Ivy’s pioneering findings in the area of sports nutrition are presented in his two latest books, “Nutrient Timing” and “The Performance Zone,” which he co-authored with Dr. Robert Portman, president and director for PacificHealth Laboratories.

With “Nutrient Timing,” the guidance is geared to strength athletes and bodybuilders. In it, Ivy emphasizes that attention to timing and nutrition during the muscles’ 24-hour growth cycle can help weight trainers break through plateaus, increase muscle mass and suffer less soreness and stiffness after workouts.

“The Performance Zone” serves as a sports nutrition action plan and workbook for all levels of athletes, with sports-specific information from Olympic swimmers, exercise physiologists, world champion triathletes and professional sports stars.

In order to encourage amateurs as well as more serious exercise enthusiasts to implement nutrient timing, the book includes, among other things, information on calculating the number of calories expended during different types of exercise, how to determine fluid and nutrient needs during exercise and a comparison of the many sports drinks on the market. The specific needs of female athletes as well as active children also are addressed.

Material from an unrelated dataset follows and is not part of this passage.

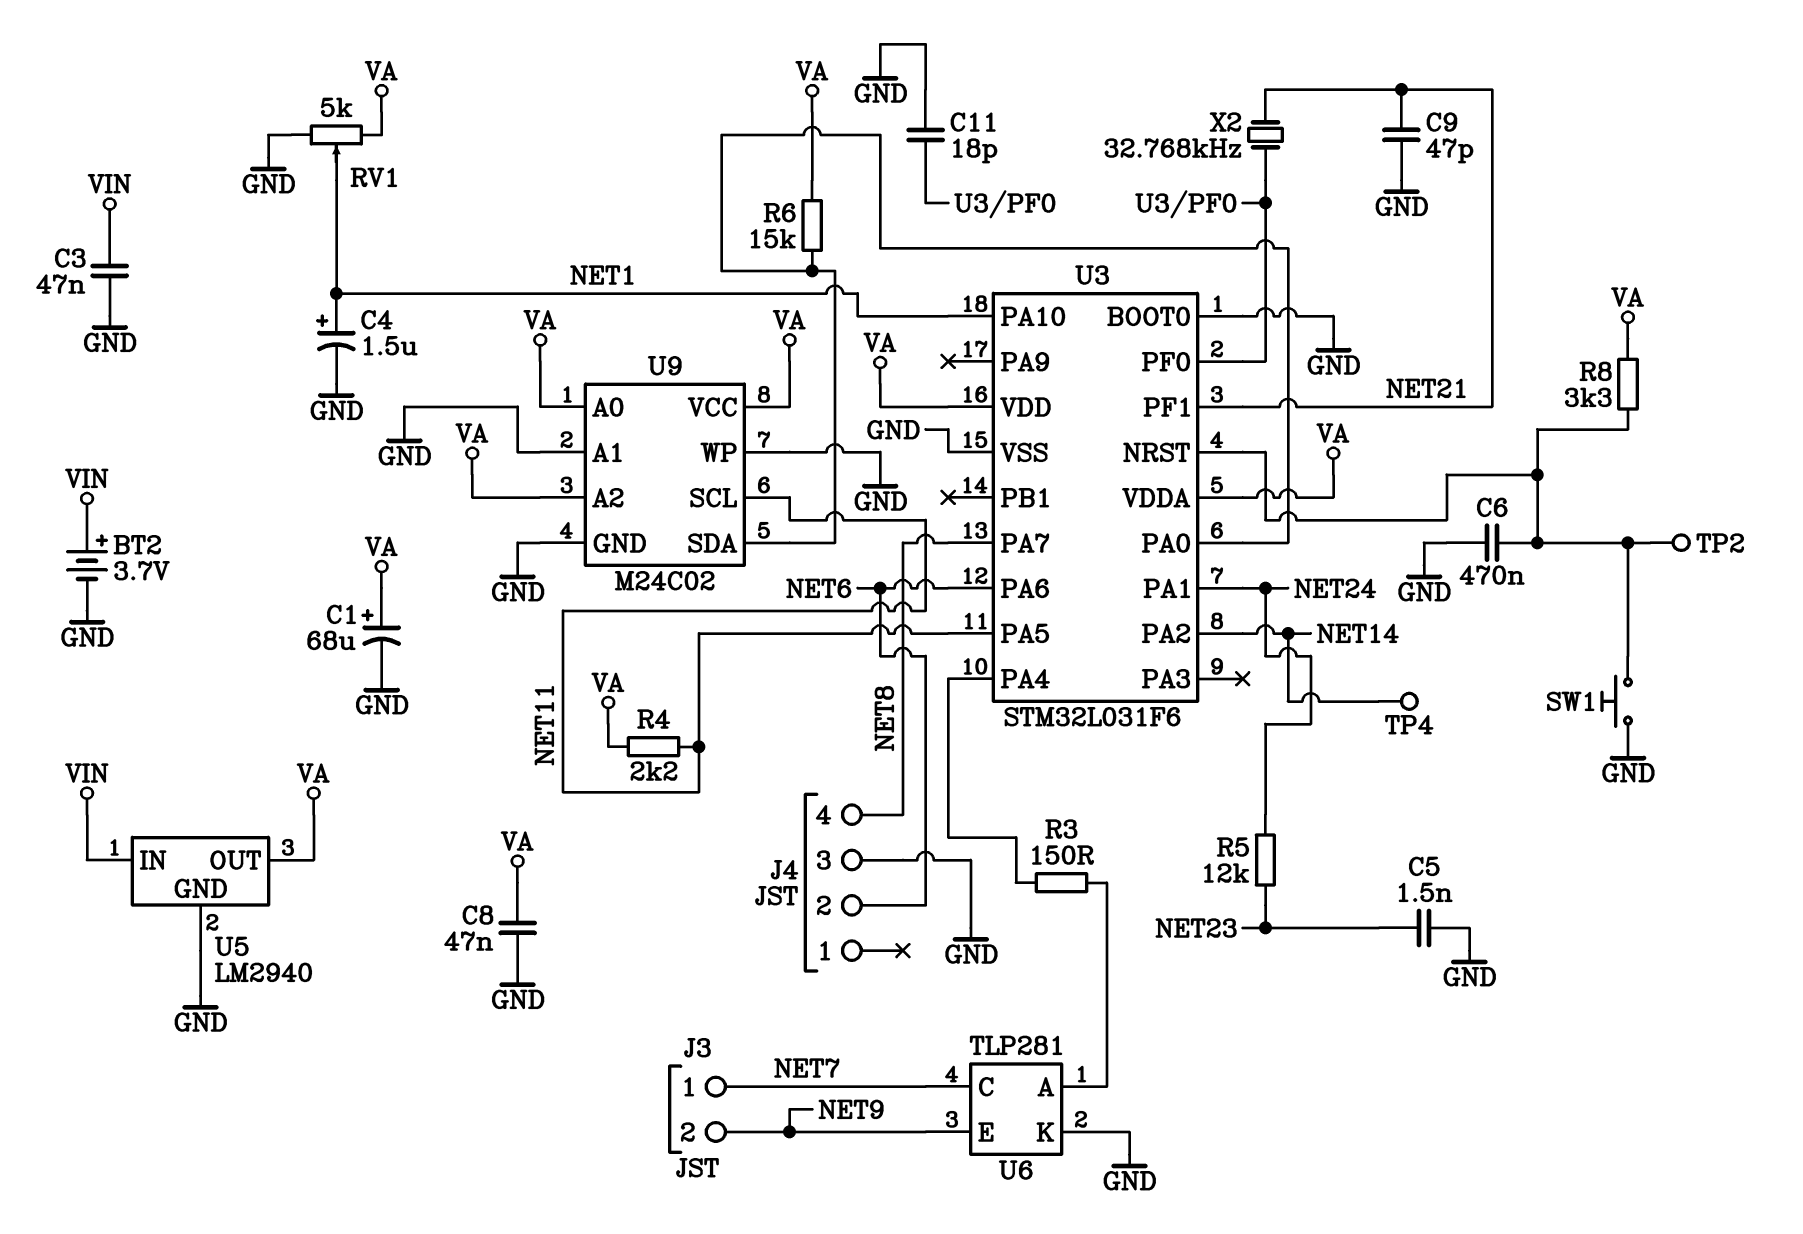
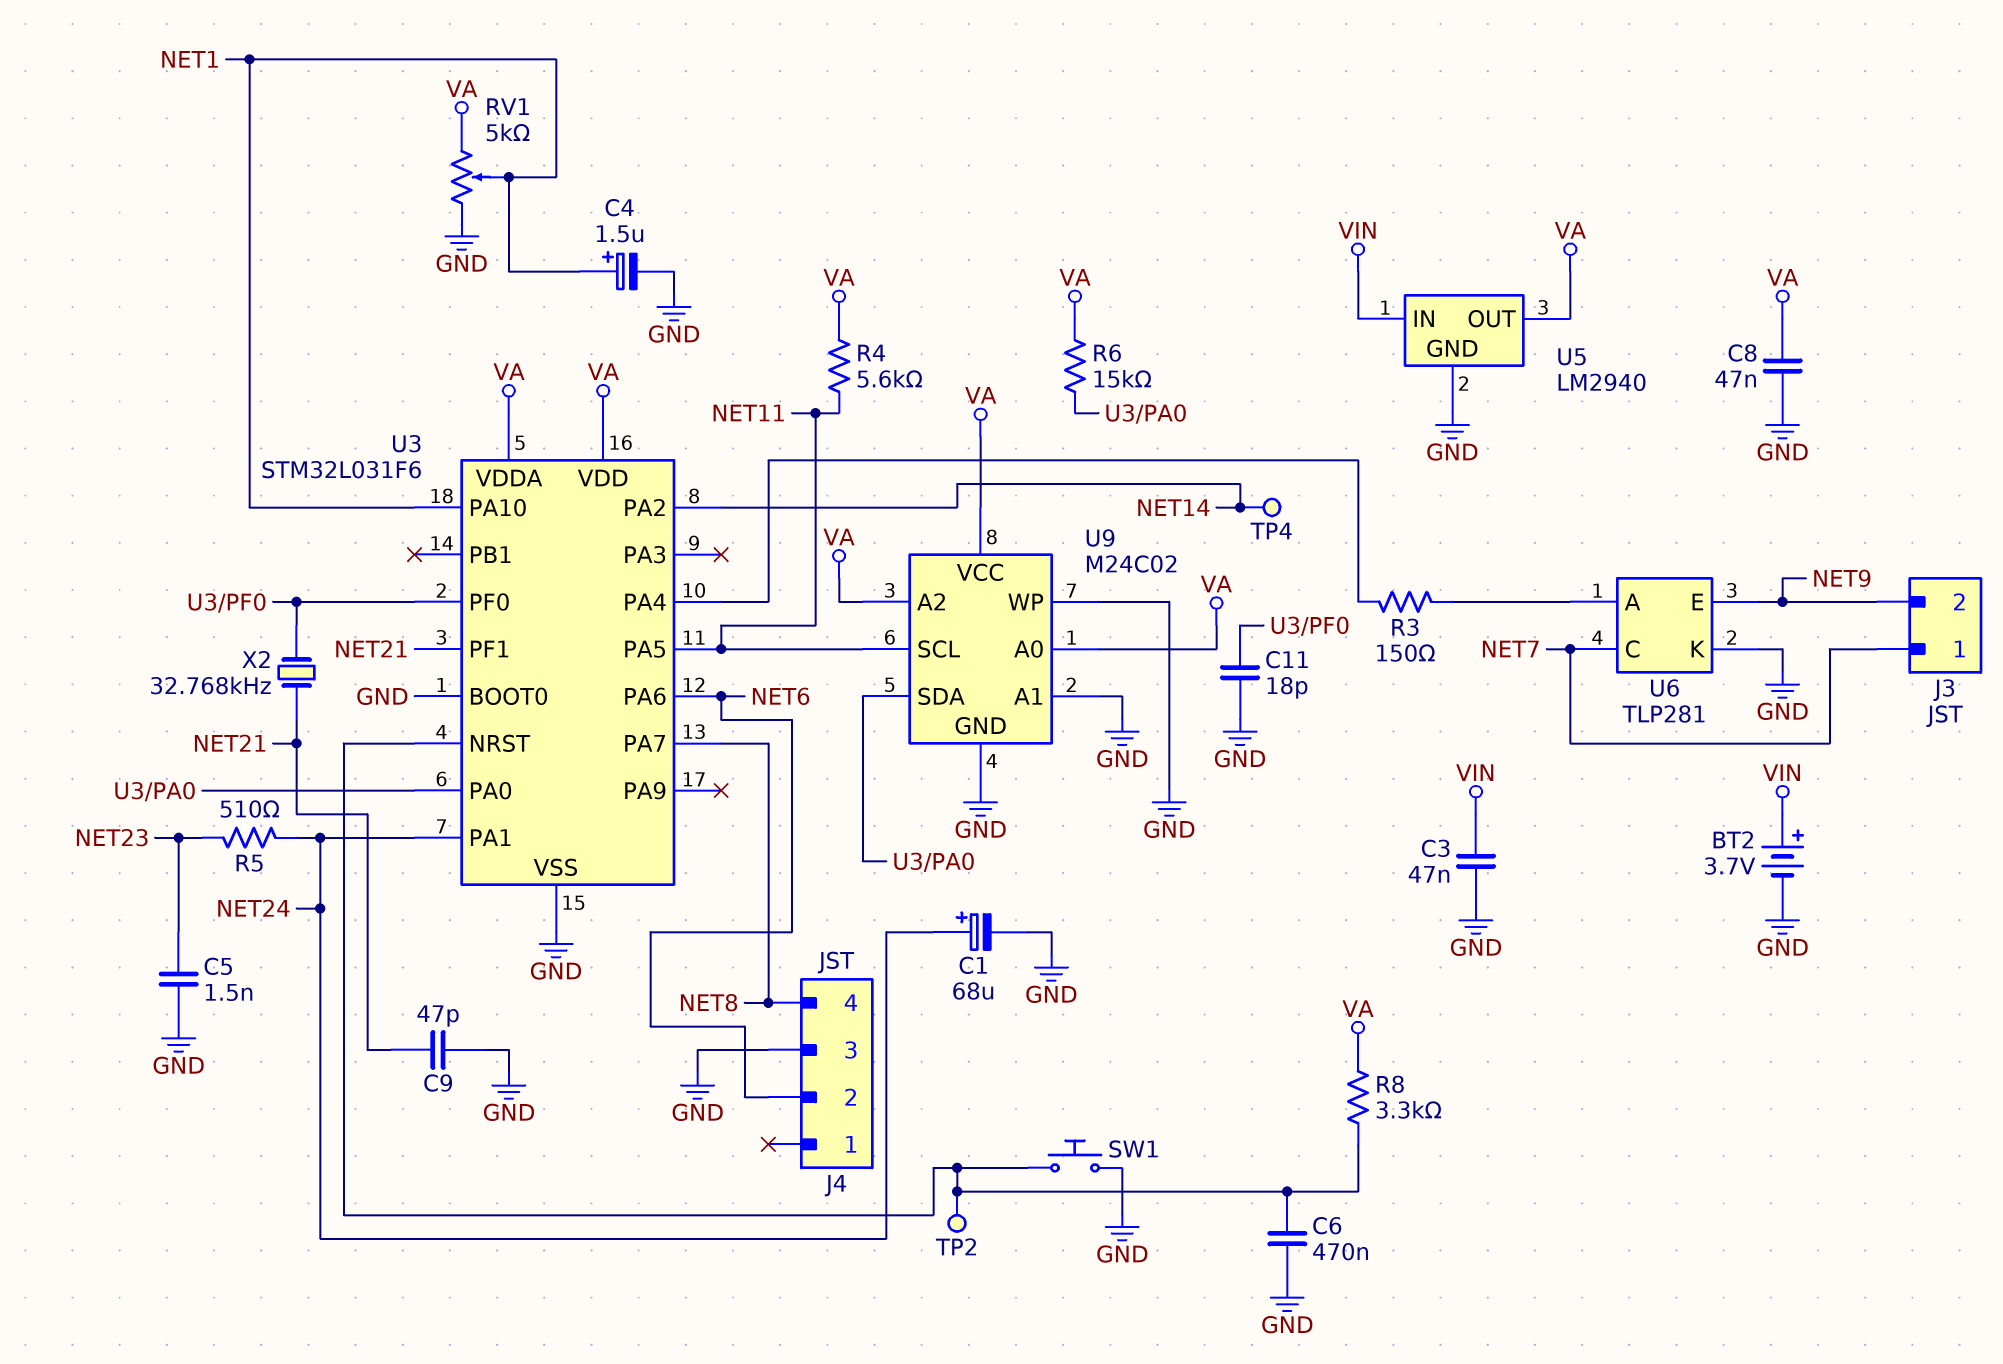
C1: 68uF (plus VA, minus GND) -> 68uF (plus NET24, minus GND)
R4: 2.2k (NET11, VA) -> 5.6k (NET11, VA)
R5: 12k (NET23, NET24) -> 510 (NET23, NET24)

“At any given time, there’s a lot of information out there about how to train better,” says Logan Schwartz, an Austin strength conditioning coach who trains professional as well as high school and college athletes. “But there’s not much good information. Dr. Ivy’s nutrient timing system, which I and my clients use, stands apart because when you look behind the claims you find valid scientific research.

Attention to nutrition as a vital part of improving physical performance is really a fairly new, revolutionary thing, and it’s turning out to be very important.”


In exercise, as dehydration increases, quality of performance will continue to decrease.
Although Ivy now finds himself talking to reporters and interested groups from coast to coast about nutrient timing, sports nutrition might be described as something of a second love.

For the past 30 or more years the bulk of his research has been devoted to diabetes and, most specifically, the effects of exercise on diabetes.

“One thing we discovered that’s very significant,” says Ivy, “is that muscle contraction, which happens when you exercise, increases glucose uptake differently from the way that insulin increases glucose uptake. Diabetics who are insulin-resistant have muscles that cannot efficiently take up glucose by insulin stimulation, but the muscle will take up glucose in a normal manner with muscle contraction.

That means you can help regulate blood glucose levels through exercise. That’s good news and a natural way to address the problem.